§ **Activity**
How many of the lines below hold the word "right"? Answer only with the number.

§ **Data records**
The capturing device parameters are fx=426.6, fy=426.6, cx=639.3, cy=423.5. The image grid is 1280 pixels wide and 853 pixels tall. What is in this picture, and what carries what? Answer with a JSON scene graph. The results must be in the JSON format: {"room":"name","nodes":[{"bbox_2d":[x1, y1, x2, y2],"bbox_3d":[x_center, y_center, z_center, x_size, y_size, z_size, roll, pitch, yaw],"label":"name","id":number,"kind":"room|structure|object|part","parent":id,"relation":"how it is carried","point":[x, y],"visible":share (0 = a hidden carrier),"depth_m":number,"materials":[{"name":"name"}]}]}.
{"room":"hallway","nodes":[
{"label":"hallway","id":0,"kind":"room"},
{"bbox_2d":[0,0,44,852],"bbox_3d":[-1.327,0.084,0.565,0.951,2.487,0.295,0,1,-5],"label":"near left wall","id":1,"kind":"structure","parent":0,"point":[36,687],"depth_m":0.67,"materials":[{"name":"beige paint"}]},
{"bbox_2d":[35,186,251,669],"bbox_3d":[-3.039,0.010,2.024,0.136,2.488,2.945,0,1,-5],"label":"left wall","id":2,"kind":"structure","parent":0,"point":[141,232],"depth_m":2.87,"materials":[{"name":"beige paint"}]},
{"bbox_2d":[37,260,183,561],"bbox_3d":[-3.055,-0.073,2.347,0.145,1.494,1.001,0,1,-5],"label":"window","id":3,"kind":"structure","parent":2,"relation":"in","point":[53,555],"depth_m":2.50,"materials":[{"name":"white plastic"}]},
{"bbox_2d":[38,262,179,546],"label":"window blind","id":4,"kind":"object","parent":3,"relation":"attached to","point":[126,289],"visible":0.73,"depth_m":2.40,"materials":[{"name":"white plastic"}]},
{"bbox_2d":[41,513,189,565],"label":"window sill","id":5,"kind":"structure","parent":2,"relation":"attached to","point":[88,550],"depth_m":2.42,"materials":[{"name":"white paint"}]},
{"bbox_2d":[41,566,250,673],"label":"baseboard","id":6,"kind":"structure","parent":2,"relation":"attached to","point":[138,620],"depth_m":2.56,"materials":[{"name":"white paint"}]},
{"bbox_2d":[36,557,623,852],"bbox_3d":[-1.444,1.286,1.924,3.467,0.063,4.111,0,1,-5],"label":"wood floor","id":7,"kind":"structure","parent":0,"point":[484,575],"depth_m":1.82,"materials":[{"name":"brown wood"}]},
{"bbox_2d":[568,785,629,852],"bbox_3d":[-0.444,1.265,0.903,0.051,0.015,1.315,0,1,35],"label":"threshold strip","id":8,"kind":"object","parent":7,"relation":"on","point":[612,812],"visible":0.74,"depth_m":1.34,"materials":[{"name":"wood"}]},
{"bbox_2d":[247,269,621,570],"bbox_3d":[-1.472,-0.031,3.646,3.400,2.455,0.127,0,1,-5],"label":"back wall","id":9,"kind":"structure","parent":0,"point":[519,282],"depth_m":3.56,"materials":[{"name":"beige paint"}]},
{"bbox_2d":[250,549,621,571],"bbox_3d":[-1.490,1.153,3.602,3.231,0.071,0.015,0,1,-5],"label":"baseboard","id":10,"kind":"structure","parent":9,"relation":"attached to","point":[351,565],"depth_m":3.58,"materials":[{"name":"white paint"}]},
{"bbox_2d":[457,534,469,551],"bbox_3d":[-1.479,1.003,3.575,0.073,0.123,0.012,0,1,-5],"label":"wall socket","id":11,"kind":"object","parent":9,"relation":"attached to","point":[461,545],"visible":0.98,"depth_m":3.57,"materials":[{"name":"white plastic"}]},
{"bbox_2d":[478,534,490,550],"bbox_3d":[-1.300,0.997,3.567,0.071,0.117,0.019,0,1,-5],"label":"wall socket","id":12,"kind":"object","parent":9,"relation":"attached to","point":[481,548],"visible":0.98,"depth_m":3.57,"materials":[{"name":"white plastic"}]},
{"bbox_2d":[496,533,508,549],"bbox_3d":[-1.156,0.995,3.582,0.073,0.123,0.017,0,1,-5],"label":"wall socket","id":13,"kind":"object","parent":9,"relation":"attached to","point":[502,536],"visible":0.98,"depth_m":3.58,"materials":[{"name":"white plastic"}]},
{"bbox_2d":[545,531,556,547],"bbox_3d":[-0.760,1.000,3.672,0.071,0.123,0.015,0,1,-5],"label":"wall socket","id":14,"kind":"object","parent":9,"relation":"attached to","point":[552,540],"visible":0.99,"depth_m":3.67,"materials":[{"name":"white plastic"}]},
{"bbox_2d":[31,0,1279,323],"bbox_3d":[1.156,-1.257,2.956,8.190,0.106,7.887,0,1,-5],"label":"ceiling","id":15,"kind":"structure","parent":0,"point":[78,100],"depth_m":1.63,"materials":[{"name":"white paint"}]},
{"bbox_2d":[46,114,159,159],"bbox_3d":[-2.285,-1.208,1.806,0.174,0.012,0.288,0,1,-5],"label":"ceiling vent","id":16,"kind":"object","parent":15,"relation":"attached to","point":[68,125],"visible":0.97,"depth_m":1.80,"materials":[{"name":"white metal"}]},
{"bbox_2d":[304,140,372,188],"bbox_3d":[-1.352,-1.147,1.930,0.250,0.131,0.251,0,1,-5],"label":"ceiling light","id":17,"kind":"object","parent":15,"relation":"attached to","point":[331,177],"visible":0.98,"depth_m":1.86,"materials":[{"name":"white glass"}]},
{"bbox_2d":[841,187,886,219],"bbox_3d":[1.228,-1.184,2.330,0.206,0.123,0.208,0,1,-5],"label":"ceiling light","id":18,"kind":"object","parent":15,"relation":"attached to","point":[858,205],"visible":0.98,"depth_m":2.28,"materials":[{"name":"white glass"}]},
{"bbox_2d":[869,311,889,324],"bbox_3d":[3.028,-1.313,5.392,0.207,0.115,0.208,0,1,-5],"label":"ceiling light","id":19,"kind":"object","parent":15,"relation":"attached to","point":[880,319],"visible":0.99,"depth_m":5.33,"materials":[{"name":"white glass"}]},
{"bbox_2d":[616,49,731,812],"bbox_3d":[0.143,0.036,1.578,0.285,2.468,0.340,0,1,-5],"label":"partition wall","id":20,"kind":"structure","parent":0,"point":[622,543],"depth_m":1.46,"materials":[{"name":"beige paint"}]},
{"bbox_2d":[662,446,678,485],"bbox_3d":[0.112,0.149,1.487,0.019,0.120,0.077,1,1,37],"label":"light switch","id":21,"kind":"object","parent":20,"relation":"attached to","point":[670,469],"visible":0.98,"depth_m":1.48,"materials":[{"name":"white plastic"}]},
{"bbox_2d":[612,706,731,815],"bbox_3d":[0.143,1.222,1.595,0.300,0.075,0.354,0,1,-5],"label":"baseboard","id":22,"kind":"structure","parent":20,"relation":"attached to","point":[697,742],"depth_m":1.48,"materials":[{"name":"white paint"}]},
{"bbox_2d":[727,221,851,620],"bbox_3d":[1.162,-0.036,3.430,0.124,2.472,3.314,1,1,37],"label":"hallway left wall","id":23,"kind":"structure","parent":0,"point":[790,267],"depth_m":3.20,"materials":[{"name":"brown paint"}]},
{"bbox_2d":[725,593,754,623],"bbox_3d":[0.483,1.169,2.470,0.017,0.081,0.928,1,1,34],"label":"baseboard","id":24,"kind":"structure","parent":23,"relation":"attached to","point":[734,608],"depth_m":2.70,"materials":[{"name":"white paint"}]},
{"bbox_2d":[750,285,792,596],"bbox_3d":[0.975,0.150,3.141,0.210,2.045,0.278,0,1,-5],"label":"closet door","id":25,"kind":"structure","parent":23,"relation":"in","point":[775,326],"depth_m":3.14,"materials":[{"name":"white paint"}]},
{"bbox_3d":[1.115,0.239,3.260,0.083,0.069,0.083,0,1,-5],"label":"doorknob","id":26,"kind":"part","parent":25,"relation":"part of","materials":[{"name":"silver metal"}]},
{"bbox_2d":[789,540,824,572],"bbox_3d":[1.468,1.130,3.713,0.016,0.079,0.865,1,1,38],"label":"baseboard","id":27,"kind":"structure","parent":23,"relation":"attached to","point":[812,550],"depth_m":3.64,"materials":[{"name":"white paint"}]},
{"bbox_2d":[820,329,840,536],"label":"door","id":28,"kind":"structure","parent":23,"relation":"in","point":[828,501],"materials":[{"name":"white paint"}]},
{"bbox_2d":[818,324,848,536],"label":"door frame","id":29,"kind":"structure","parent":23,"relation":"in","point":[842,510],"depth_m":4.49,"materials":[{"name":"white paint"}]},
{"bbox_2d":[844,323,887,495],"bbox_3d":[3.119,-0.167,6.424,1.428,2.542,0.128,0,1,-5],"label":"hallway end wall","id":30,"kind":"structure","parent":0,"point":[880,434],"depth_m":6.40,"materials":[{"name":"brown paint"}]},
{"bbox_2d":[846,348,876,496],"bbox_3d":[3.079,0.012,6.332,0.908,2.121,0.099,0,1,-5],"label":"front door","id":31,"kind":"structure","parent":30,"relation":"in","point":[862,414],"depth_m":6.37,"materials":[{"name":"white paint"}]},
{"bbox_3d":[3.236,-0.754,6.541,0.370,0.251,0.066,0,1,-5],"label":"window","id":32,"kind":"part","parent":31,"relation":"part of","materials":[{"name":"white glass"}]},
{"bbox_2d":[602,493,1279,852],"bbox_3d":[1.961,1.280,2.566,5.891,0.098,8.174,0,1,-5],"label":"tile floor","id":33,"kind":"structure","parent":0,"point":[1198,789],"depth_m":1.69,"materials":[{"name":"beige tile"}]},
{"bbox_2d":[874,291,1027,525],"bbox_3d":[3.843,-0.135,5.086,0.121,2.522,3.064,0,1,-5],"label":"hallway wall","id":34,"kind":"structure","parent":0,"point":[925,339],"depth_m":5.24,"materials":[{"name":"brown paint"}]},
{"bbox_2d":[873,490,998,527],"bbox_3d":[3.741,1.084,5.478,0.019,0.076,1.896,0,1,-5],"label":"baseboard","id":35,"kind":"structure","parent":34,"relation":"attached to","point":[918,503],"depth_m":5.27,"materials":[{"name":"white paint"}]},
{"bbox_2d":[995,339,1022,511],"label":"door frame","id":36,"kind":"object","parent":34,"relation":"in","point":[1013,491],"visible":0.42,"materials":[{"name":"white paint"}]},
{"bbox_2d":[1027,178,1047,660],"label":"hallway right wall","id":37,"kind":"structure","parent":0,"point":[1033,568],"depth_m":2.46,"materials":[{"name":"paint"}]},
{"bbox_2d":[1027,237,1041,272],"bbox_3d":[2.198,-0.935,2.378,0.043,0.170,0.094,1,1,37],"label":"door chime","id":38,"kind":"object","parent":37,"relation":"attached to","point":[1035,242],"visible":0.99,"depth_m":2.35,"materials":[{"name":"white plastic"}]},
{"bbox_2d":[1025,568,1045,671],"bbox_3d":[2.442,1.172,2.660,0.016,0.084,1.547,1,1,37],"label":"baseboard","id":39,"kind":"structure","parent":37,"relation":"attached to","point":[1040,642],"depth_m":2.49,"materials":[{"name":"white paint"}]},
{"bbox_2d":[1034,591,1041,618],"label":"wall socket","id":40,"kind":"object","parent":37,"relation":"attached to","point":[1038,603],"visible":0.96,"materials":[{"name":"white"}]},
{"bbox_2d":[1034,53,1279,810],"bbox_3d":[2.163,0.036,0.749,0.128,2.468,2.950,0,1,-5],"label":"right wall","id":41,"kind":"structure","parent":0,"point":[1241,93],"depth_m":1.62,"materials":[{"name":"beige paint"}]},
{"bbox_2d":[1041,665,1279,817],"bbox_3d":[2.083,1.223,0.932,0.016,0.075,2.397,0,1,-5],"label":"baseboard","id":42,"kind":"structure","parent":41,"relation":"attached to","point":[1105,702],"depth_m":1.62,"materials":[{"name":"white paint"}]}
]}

§ **The answer**
2